EXCERPT TO READ:
┄┄┄┄┄┄┄┄┄┄
Monday, April 11, 2011

Wake Up Sydney, Three Years Later

Almost three years ago I was sitting on this same couch at 1am, watching my friends construct a furniture/foosball table fort around a barefoot drunk stranger who had passed out in the middle of the lounge room. It was my first time in a hostel, and I remember checking into the six story building with a bar in the basement, receiving a key for an 8-bed dorm room, and reading the slogan “Wake Up Sydney: Wake Up Next to Someone New!” thinking “oh. My. God. What have I gotten myself into.”

I had no idea at the time, what this place would be the beginning of: an incredible adventure tour across Australia, the beginning of a relationship, a handful of long-term friendships; the future crossroads of both my college memories from the past, and my present career path which has brought me all of the same elements in a completely different context of life. 

Walking back down the hallway to the bright yellow door of my dorm room, I can’t help but see flashbacks of Maddy and John leaning against the wall laughing hysterically, quoting Anchorman and yelling for us to come see the pictures they took on their cameras. A few doors down, I remember Annie with the beautiful flowers her now-husband sent from overseas, all the girls in the room oogling them and chatting over curling irons and piles of makeup, getting ready for a night out. I’m laughing to myself in this quiet hallway, remembering the boys singing “whiiichhh wayyy shall we gooooo” from the common room, imitating a group of Irish guys they heard coin the phrase. It doesn’t seem like that long ago, but standing here, I realize that I haven’t talked to many of the people in my memories since then. Our lives moved on from there, back to our respective real worlds. That crazy month together is all we really had, but if we ran into each other now we’d still at least have that in common.
┄┄┄┄┄┄┄┄┄┄
INFORMATION PROVIDED:
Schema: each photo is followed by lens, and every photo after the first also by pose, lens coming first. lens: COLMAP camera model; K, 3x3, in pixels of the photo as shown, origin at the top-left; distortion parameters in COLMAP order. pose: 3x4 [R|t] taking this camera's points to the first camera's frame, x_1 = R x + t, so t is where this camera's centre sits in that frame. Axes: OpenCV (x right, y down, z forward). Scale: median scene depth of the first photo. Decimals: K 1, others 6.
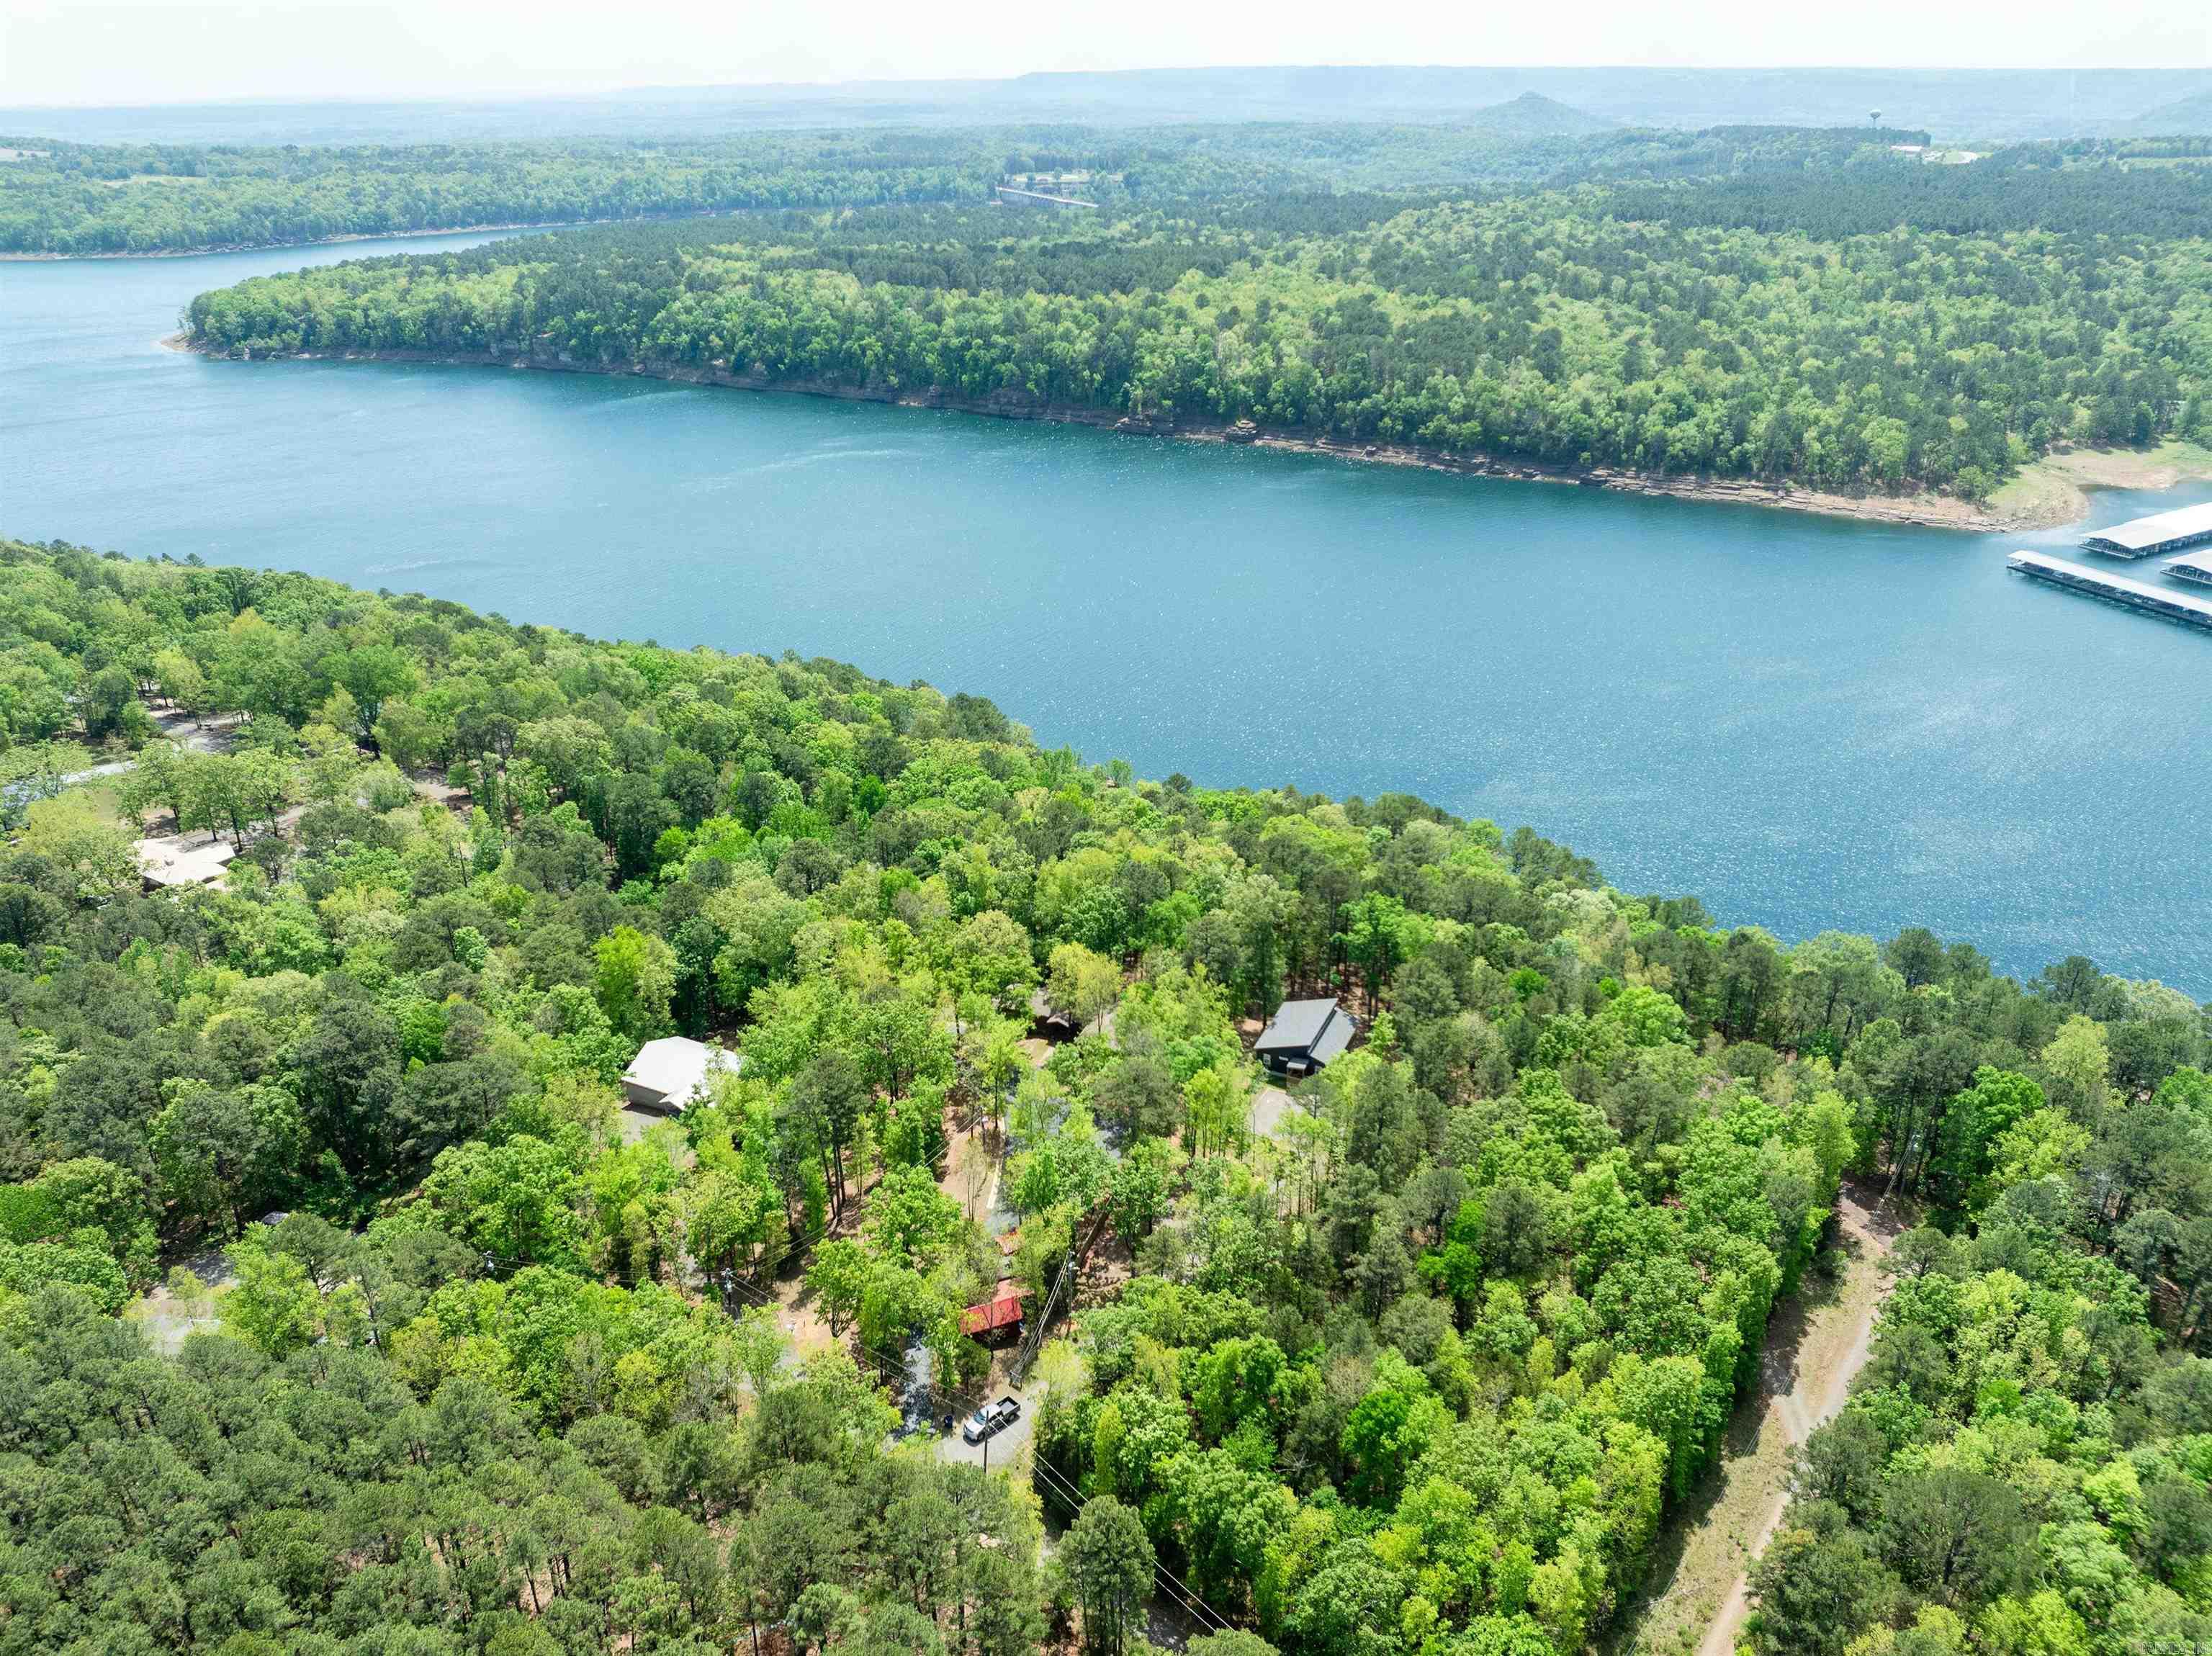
┄┄┄┄┄┄┄┄┄┄
ASSIGNMENT A: Could you quote the hostel post from "I had no idea" to "context of life."?
ASSIGNMENT B: How would you put this sentence from the hostel post into Spanish: "Our lives moved on from there, back to our respective real worlds."

RESPONSE AREA A:
I had no idea at the time, what this place would be the beginning of: an incredible adventure tour across Australia, the beginning of a relationship, a handful of long-term friendships; the future crossroads of both my college memories from the past, and my present career path which has brought me all of the same elements in a completely different context of life.

RESPONSE AREA B: Nuestras vidas siguieron adelante desde allí, de vuelta a nuestros respectivos mundos reales.